::: DATASET RECORDS :::

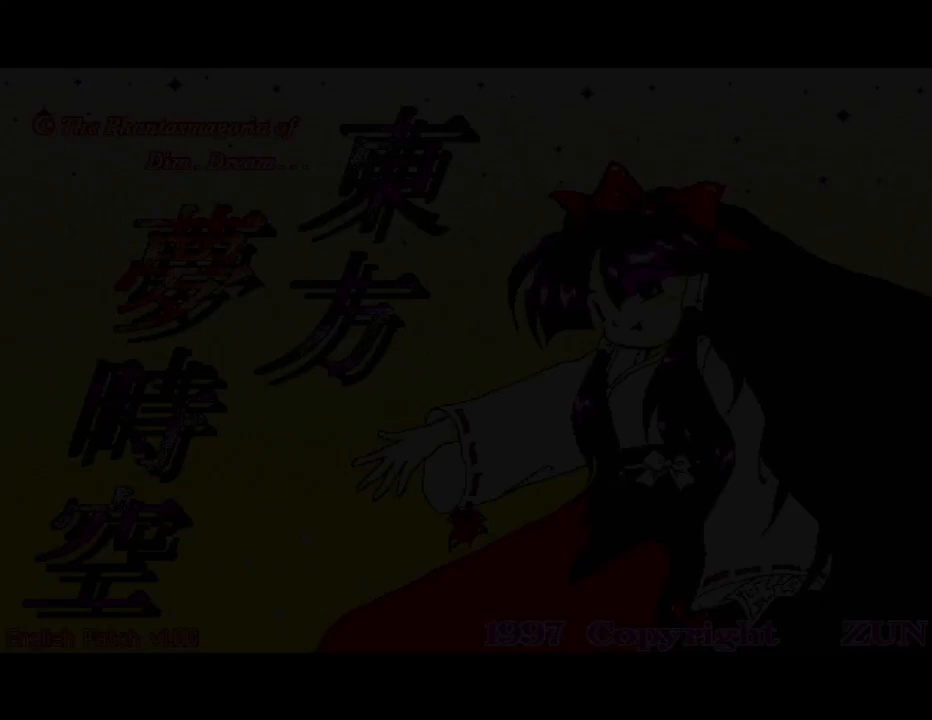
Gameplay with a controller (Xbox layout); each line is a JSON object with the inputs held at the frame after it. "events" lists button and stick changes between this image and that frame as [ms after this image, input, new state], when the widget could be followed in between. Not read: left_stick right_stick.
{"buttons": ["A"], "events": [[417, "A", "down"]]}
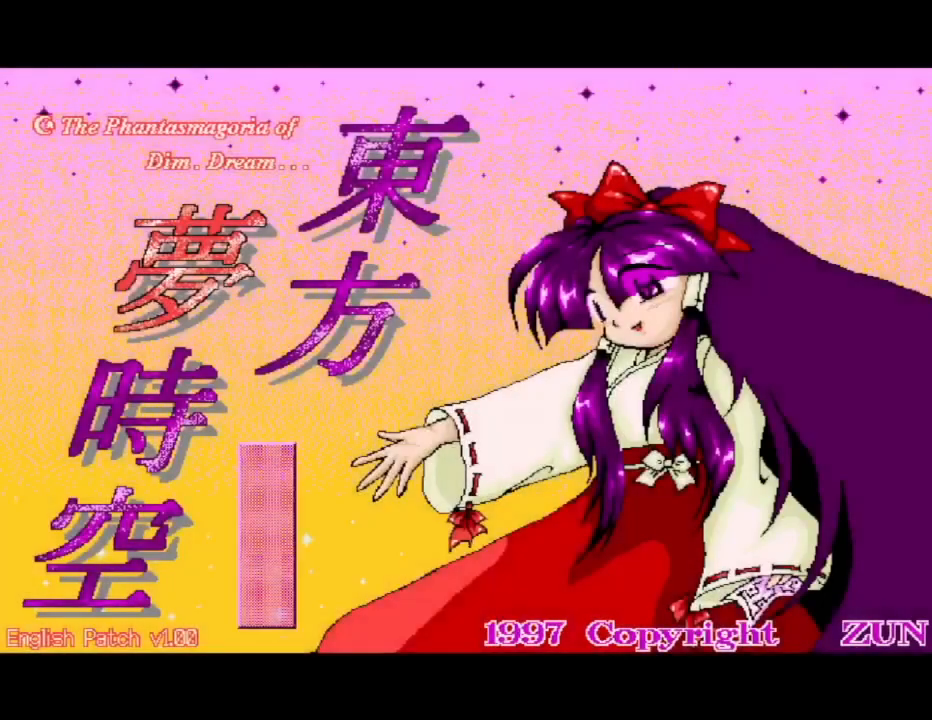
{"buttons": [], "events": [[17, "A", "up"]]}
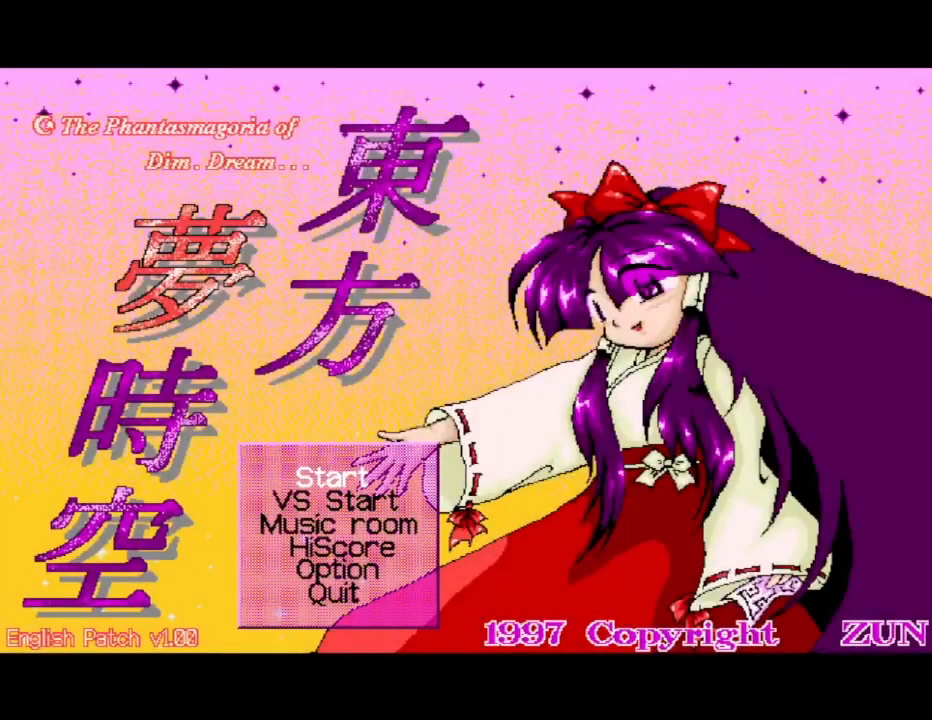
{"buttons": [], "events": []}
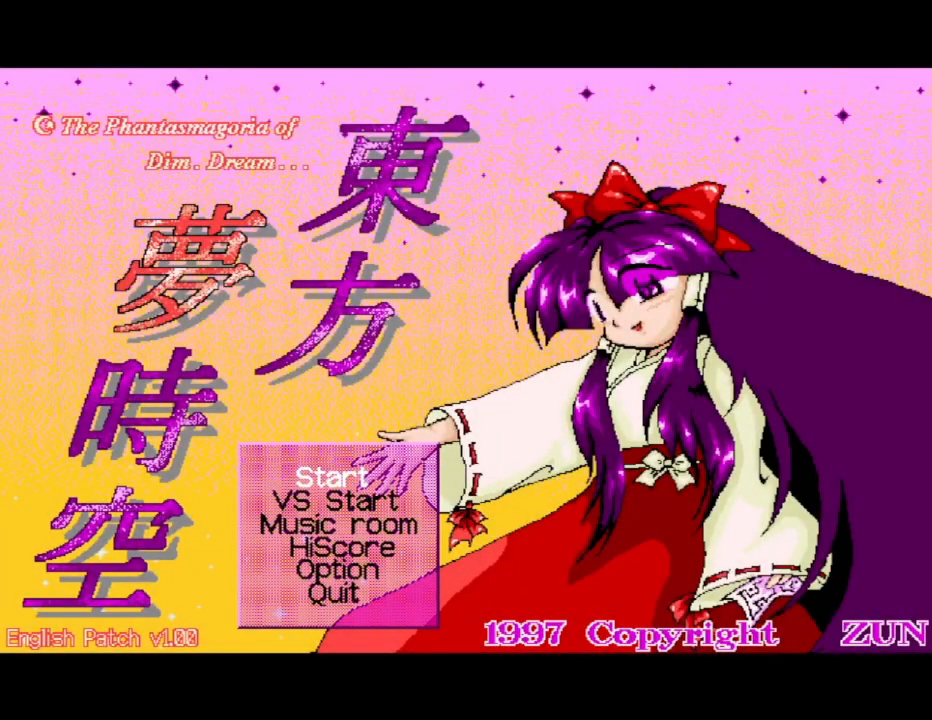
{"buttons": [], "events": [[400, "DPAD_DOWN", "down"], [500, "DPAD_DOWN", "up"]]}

:::

PROBLEM DESCRIPTION — Within the entries above, find every line where the string "buttons" occurs, and copy it.

EXERCISE ANSWER —
{"buttons": ["A"], "events": [[417, "A", "down"]]}
{"buttons": [], "events": [[17, "A", "up"]]}
{"buttons": [], "events": []}
{"buttons": [], "events": [[400, "DPAD_DOWN", "down"], [500, "DPAD_DOWN", "up"]]}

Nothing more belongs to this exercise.